Mr Trudeau said in a statement he had asked John McCallum to step down, but did not offer a reason.
The detention of Meng Wanzhou, at the request of the US, angered China and soured Canada's relations with Beijing.
Ms Meng, Huawei's chief financial officer, is accused by the US of evading sanctions on Iran. Both she and Huawei deny those allegations.
What did Justin Trudeau say?
In a statement, the Canadian prime minister said: "Last night I asked for and accepted John McCallum's resignation as Canada's ambassador to China."
The veteran diplomat, Mr Trudeau added, had served Canadians honourably and with distinction with many positions in cabinet.
He also thanked the diplomat and his family for their service.
What about the ambassador's remarks?
Mr McCallum caused controversy on Tuesday when he publicly argued that the US extradition request for Ms Meng was seriously flawed.
The next day he issued a statement saying that he "misspoke" and regretted that his comments had created "confusion".
But on Friday he was quoted as saying it would be "great for Canada" if the US dropped the request.
Mr McCallum was appointed Canada's ambassador to China in 2017, stepping down as the immigration minister.
Canadian media say he was eager to take over the posting because of his strong personal connection to China.
Mr McCallum's wife is ethnically Chinese, and he had a large Chinese-Canadian population in his former constituency in Ontario.
Mr McCallum also served as Canada's defence minister in 2002-03.
What's the latest on Meng Wanzhou's case?
She was arrested on 1 December in Canada's western city of Vancouver at the request of the US.
She was later granted a C$10m (£5.7m; $7.6m) bail by a local court.
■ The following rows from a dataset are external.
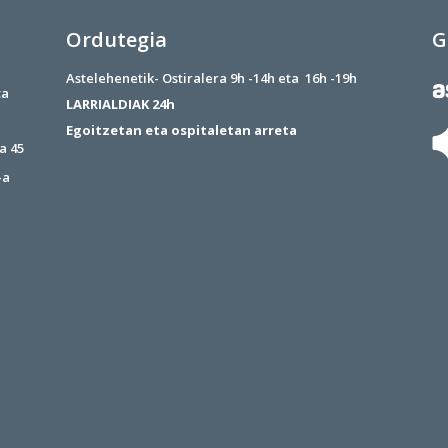
Ordutegia
G
Astelehenetik- Ostiralera 9h -14h eta 16h -19h
ta
LARRIALDIAK 24h
Egoitzetan eta ospitaletan arreta
a 45
-a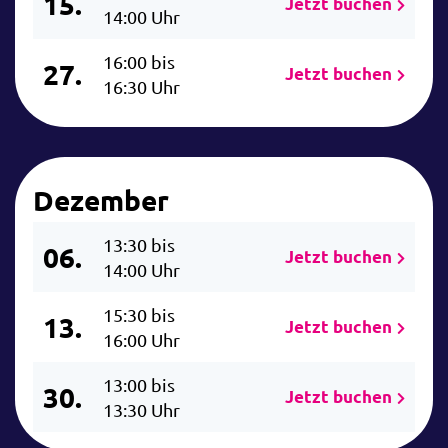
15.
Jetzt buchen
14:00 Uhr
16:00 bis
27.
Jetzt buchen
16:30 Uhr
Dezember
13:30 bis
06.
Jetzt buchen
14:00 Uhr
15:30 bis
13.
Jetzt buchen
16:00 Uhr
13:00 bis
30.
Jetzt buchen
13:30 Uhr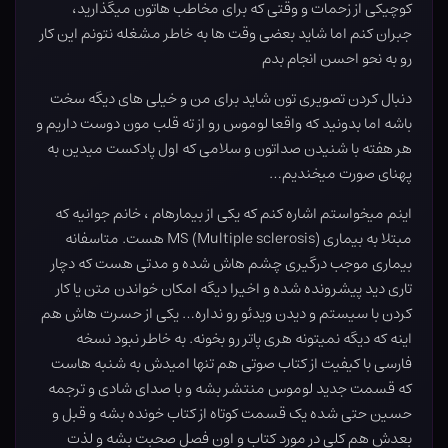
کوچیکی از زحمات و وقتی که برای مخاطب هاتون میگذارید،
جبران کنم اما شاید بعضی وقت ها به خاطر مشغله نتونم این کار
رو به نحو احسن انجام بدم
دنبال کردن تصویری تون شاید برای من و خیلی های دیگه سخت
باشه اما بدونید که واقعا لوموس رو از ته قلب مون دوست داریم و
هر هفته با شنیدن صداتون و سلامی که اول پادکست میدین به
پهنای صورت میخندیم…
اینم میخواستم اشاره کنم که یکی از بیمارهام ، خانم جوانیه که
مبتلا به بیماری MS (Multiple sclerosis) هست. متاسفانه
بیماری موجب درگیری چشم هاش شده و مدتی هست که دچار
تاری دید پیشرونده شده و اخیرا دیگه امکان خواندن متن یا کار
کردن با سیستم و دیدن ویدئو رو نداره… یکی از حسرت هاش هم
اینه که دیگه نمیتونه هری پاتر رو بخونه. به خاطر نبود نسخه
فارسی با کیفیت از کتاب صوتی هم تنها امیدش به شنبه هاست
که قسمت جدید لوموس منتشر بشه و با صدای شادی و ترجمه
حسین حتی شده یک قسمت کوتاه از کتاب خونده بشه و قبل و
بعدش هم کلی در مورد کتاب و اون فصل صحبت بشه و لذت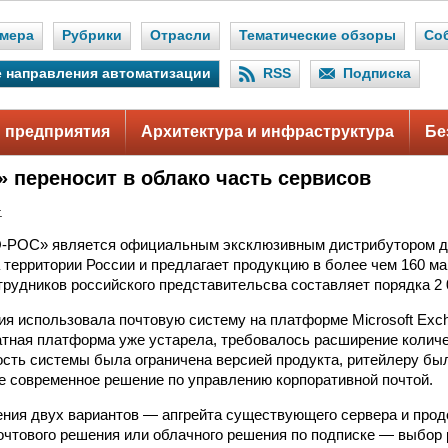
мера
Рубрики
Отрасли
Тематические обзоры
Со
 направления автоматизации
RSS
Подписка
 предприятия
Архитектура и инфраструктура
Бе
 переносит в облако часть сервисов
.
-РОС» является официальным эксклюзивным дистрибутором да
территории России и предлагает продукцию в более чем 160 ма
рудников российского представительсва составляет порядка 2 
ия использовала почтовую систему на платформе Microsoft Exch
ратная платформа уже устарела, требовалось расширение колич
сть системы была ограничена версией продукта, ритейлеру бы
е современное решение по управлению корпоративной почтой.
ния двух вариантов — апгрейта существующего сервера и про
очтового решения или облачного решения по подписке — выбор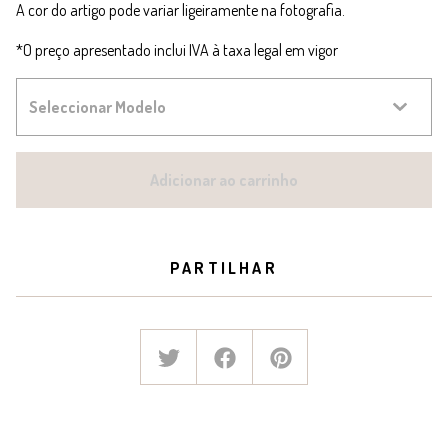
A cor do artigo pode variar ligeiramente na fotografia.
*O preço apresentado inclui IVA à taxa legal em vigor
Adicionar ao carrinho
PARTILHAR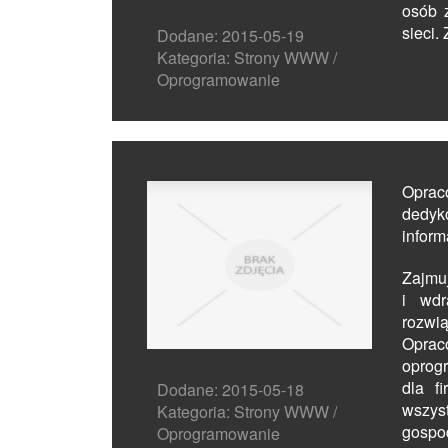
osób 
sieci. Z
Dodane: 2015-05-19
Kategoria: Strony WWW /
Oprogramowanie
Oprac
dedyk
inform
Zajmu
i wdr
rozwi
Oprac
oprog
dla f
Dodane: 2015-05-18
wsz
Kategoria: Strony WWW /
gospo
Oprogramowanie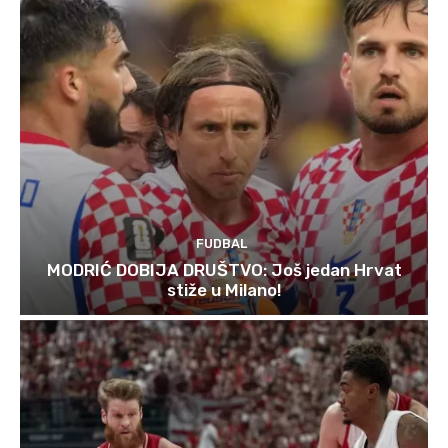
FUDBAL
MODRIĆ DOBIJA DRUŠTVO: Još jedan Hrvat
stiže u Milano!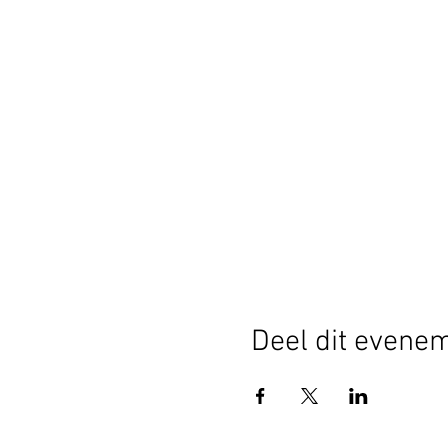
Deel dit evene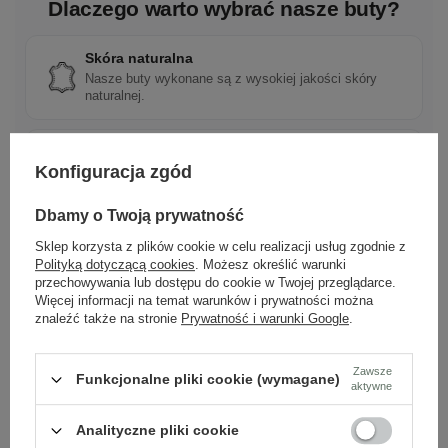
Dlaczego warto wybrać nasze buty?
Skóra naturalna
Nasze buty wykonane są z wysokiej jakości skóry
naturalnej.
Polska marka
Konfiguracja zgód
Tworzona z pasji do rzemieślniczej jakości i mody.
Dbamy o Twoją prywatność
Sklep korzysta z plików cookie w celu realizacji usług zgodnie z
Ponadczasowy design
Polityką dotyczącą cookies
. Możesz określić warunki
Klasyczne wzory, które pasują do wielu stylizacji.
przechowywania lub dostępu do cookie w Twojej przeglądarce.
Więcej informacji na temat warunków i prywatności można
znaleźć także na stronie
Prywatność i warunki Google
.
Szybka wysyłka
Dbamy o doświadczenie klientów i wysyłamy w 24h.
Zawsze
Funkcjonalne pliki cookie (wymagane)
aktywne
Analityczne pliki cookie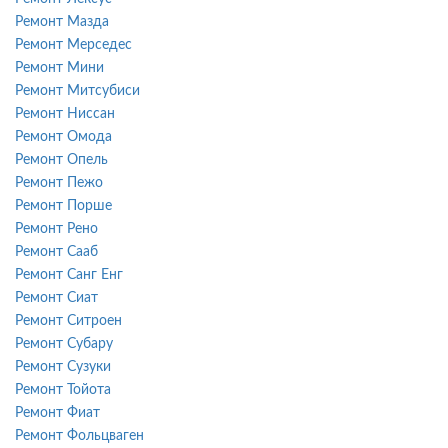
Ремонт Мазда
Ремонт Мерседес
Ремонт Мини
Ремонт Митсубиси
Ремонт Ниссан
Ремонт Омода
Ремонт Опель
Ремонт Пежо
Ремонт Порше
Ремонт Рено
Ремонт Сааб
Ремонт Санг Енг
Ремонт Сиат
Ремонт Ситроен
Ремонт Субару
Ремонт Сузуки
Ремонт Тойота
Ремонт Фиат
Ремонт Фольцваген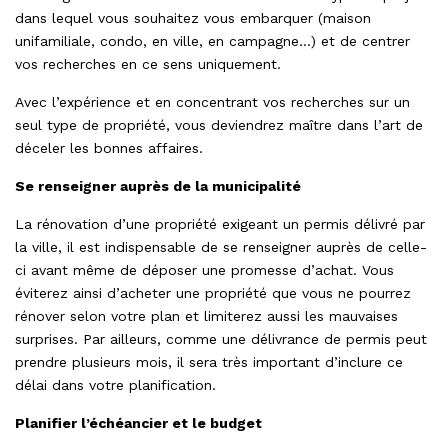
dans lequel vous souhaitez vous embarquer (maison
unifamiliale, condo, en ville, en campagne…) et de centrer
vos recherches en ce sens uniquement.
Avec l’expérience et en concentrant vos recherches sur un
seul type de propriété, vous deviendrez maître dans l’art de
déceler les bonnes affaires.
Se renseigner auprès de la municipalité
La rénovation d’une propriété exigeant un permis délivré par
la ville, il est indispensable de se renseigner auprès de celle-
ci avant même de déposer une promesse d’achat. Vous
éviterez ainsi d’acheter une propriété que vous ne pourrez
rénover selon votre plan et limiterez aussi les mauvaises
surprises. Par ailleurs, comme une délivrance de permis peut
prendre plusieurs mois, il sera très important d’inclure ce
délai dans votre planification.
Planifier l’échéancier et le budget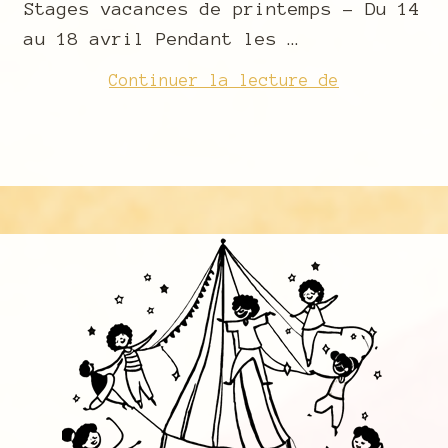
Stages vacances de printemps – Du 14
au 18 avril Pendant les …
Activités
Continuer la lecture de
printemps
2025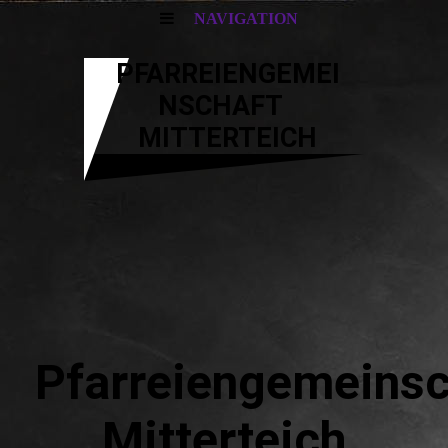
NAVIGATION
PFARREIENGEMEI
NSCHAFT
MITTERTEICH
Pfarreiengemeinsc
Mitterteich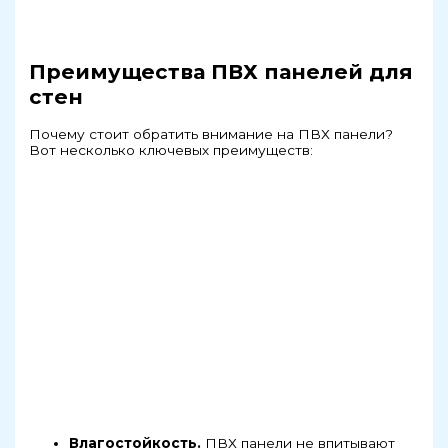
Преимущества ПВХ панелей для
стен
Почему стоит обратить внимание на ПВХ панели?
Вот несколько ключевых преимуществ:
Влагостойкость.
ПВХ панели не впитывают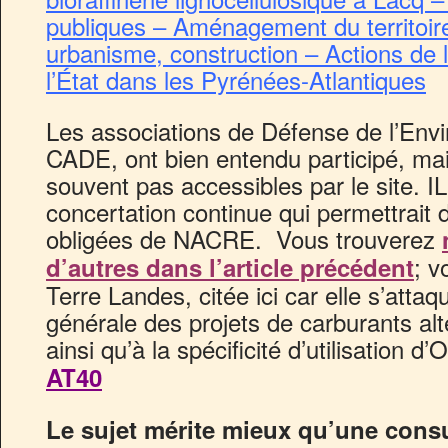
publiques – Aménagement du territoire,
urbanisme, construction – Actions de l
l’État dans les Pyrénées-Atlantiques
Les associations de Défense de l’Envi
CADE, ont bien entendu participé, mai
souvent pas accessibles par le site. IL
concertation continue qui permettrait d
obligées de NACRE. Vous trouverez
; v
d’autres dans l’article précédent
Terre Landes, citée ici car elle s’attaq
générale des projets de carburants alte
ainsi qu’à la spécificité d’utilisation 
AT40
Le sujet mérite mieux qu’une consu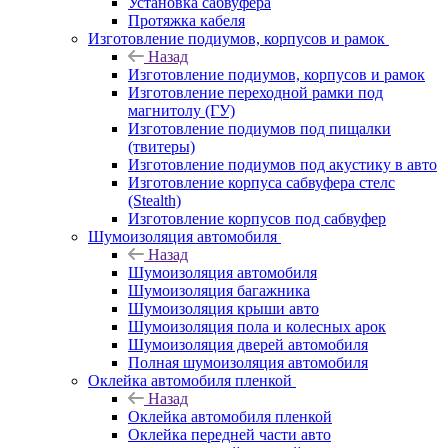
Установка сабвуфера
Протяжка кабеля
Изготовление подиумов, корпусов и рамок
Назад
Изготовление подиумов, корпусов и рамок
Изготовление переходной рамки под
магнитолу (ГУ)
Изготовление подиумов под пищалки
(твитеры)
Изготовление подиумов под акустику в авто
Изготовление корпуса сабвуфера стелс
(Stealth)
Изготовление корпусов под сабвуфер
Шумоизоляция автомобиля
Назад
Шумоизоляция автомобиля
Шумоизоляция багажника
Шумоизоляция крыши авто
Шумоизоляция пола и колесных арок
Шумоизоляция дверей автомобиля
Полная шумоизоляция автомобиля
Оклейка автомобиля пленкой
Назад
Оклейка автомобиля пленкой
Оклейка передней части авто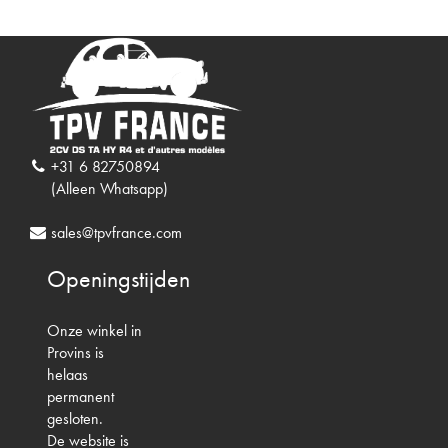
+31 6 82750894
(Alleen Whatsapp)
sales@tpvfrance.com
Openingstijden
Onze winkel in
Provins is
helaas
permanent
gesloten.
De website is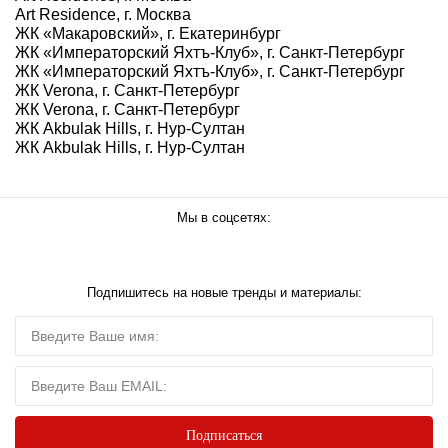
Art Residence, г. Москва
ЖК «Макаровский», г. Екатеринбург
ЖК «Императорский Яхтъ-Клуб», г. Санкт-Петербург
ЖК «Императорский Яхтъ-Клуб», г. Санкт-Петербург
ЖК Verona, г. Санкт-Петербург
ЖК Verona, г. Санкт-Петербург
ЖК Akbulak Hills, г. Нур-Султан
ЖК Akbulak Hills, г. Нур-Султан
Мы в соцсетях:
Подпишитесь на новые тренды и материалы:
But she is under surveillance 24 hours a day and must wear an electronic ankle tag.
Earlier this month, US officials confirmed they planned to pursue the extradition of Ms Wanzhou.
Washington has 60 days to file a formal demand for extradition, a deadline that will be reached 30 January.
China's foreign ministry has urged US officials to withdraw the arrest order and refrain from moving ahead with the extradition request.
Ms Meng's case has led to rising diplomatic tensions between Canada and China.
Earlier this month, a Canadian man was sentenced to death in China after a court said a jail term of 15 years was too lenient.
Two other Canadians - businessman Michael Spavor and former diplomat Michael Kovrg - were arrested following the detention of Ms Meng.
Some China analysts believe that the arrests were a tit-for-tat response to her detention, a claim Chinese officials have denied.